===== SOURCE DATA

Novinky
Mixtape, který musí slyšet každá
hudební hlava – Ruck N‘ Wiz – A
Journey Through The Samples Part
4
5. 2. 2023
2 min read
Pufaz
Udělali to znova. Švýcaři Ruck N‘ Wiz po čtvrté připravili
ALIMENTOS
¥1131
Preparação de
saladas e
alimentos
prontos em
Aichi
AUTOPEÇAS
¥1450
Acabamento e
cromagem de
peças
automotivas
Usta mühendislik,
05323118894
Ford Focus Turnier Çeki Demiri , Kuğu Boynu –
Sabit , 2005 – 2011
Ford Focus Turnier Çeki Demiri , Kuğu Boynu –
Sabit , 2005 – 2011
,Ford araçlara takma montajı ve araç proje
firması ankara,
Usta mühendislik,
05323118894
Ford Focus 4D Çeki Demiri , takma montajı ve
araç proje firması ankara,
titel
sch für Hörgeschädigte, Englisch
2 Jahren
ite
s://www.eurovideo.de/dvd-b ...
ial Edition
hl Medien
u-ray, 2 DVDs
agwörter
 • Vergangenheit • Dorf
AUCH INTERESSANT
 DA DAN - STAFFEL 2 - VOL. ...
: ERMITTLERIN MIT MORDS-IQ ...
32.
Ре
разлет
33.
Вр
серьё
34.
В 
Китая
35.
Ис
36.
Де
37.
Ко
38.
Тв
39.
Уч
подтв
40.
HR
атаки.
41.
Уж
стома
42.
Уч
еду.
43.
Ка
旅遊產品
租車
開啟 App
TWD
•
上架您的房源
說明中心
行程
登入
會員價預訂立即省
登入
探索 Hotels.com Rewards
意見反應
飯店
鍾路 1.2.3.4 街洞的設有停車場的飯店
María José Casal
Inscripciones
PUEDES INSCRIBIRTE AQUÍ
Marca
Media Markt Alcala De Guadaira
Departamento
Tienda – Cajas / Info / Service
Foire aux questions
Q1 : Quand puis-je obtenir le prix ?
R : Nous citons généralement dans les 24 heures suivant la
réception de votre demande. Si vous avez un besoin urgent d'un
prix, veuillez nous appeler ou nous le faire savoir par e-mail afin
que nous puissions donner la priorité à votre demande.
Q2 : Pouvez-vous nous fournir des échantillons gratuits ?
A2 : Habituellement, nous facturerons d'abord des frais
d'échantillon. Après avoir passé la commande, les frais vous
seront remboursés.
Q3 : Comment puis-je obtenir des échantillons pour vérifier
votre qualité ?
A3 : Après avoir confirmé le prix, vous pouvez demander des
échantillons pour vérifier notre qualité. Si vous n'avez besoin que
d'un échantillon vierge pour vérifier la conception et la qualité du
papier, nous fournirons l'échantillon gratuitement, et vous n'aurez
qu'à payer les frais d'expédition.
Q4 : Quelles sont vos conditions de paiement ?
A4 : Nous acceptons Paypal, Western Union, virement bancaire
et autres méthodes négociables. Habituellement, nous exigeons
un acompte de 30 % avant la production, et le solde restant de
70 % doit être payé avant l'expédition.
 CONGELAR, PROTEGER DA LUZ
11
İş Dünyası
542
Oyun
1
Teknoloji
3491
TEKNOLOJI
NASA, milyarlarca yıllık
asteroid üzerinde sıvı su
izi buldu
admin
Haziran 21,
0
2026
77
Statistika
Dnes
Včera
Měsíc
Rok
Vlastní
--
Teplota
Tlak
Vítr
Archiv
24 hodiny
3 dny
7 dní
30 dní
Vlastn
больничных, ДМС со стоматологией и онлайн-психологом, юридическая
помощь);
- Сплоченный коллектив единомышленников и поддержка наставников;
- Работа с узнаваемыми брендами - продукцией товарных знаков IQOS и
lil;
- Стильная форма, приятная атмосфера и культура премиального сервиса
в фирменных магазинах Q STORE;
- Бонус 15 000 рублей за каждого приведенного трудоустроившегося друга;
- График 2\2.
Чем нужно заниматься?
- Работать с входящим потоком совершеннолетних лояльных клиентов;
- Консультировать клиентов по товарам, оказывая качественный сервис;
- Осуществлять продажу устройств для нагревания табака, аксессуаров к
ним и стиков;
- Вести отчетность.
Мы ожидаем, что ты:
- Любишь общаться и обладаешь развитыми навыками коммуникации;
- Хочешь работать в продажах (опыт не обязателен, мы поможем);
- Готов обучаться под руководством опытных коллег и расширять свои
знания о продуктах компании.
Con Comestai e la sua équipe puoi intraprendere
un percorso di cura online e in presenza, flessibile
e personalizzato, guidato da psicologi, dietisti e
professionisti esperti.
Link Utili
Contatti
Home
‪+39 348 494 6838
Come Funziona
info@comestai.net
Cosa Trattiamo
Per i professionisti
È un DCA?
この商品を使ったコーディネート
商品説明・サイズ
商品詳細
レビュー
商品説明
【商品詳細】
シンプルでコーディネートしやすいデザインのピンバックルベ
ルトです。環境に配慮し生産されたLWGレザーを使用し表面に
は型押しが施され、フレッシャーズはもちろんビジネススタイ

==========

* [ABOUT THIS EXERCISE] Both the first line of the data above and the line with "A2 : Habituellement, nous" must be included; please return exactly those lines and the ones between them.

* [EXERCISE ANSWER]
Novinky
Mixtape, který musí slyšet každá
hudební hlava – Ruck N‘ Wiz – A
Journey Through The Samples Part
4
5. 2. 2023
2 min read
Pufaz
Udělali to znova. Švýcaři Ruck N‘ Wiz po čtvrté připravili
ALIMENTOS
¥1131
Preparação de
saladas e
alimentos
prontos em
Aichi
AUTOPEÇAS
¥1450
Acabamento e
cromagem de
peças
automotivas
Usta mühendislik,
05323118894
Ford Focus Turnier Çeki Demiri , Kuğu Boynu –
Sabit , 2005 – 2011
Ford Focus Turnier Çeki Demiri , Kuğu Boynu –
Sabit , 2005 – 2011
,Ford araçlara takma montajı ve araç proje
firması ankara,
Usta mühendislik,
05323118894
Ford Focus 4D Çeki Demiri , takma montajı ve
araç proje firması ankara,
titel
sch für Hörgeschädigte, Englisch
2 Jahren
ite
s://www.eurovideo.de/dvd-b ...
ial Edition
hl Medien
u-ray, 2 DVDs
agwörter
 • Vergangenheit • Dorf
AUCH INTERESSANT
 DA DAN - STAFFEL 2 - VOL. ...
: ERMITTLERIN MIT MORDS-IQ ...
32.
Ре
разлет
33.
Вр
серьё
34.
В 
Китая
35.
Ис
36.
Де
37.
Ко
38.
Тв
39.
Уч
подтв
40.
HR
атаки.
41.
Уж
стома
42.
Уч
еду.
43.
Ка
旅遊產品
租車
開啟 App
TWD
•
上架您的房源
說明中心
行程
登入
會員價預訂立即省
登入
探索 Hotels.com Rewards
意見反應
飯店
鍾路 1.2.3.4 街洞的設有停車場的飯店
María José Casal
Inscripciones
PUEDES INSCRIBIRTE AQUÍ
Marca
Media Markt Alcala De Guadaira
Departamento
Tienda – Cajas / Info / Service
Foire aux questions
Q1 : Quand puis-je obtenir le prix ?
R : Nous citons généralement dans les 24 heures suivant la
réception de votre demande. Si vous avez un besoin urgent d'un
prix, veuillez nous appeler ou nous le faire savoir par e-mail afin
que nous puissions donner la priorité à votre demande.
Q2 : Pouvez-vous nous fournir des échantillons gratuits ?
A2 : Habituellement, nous facturerons d'abord des frais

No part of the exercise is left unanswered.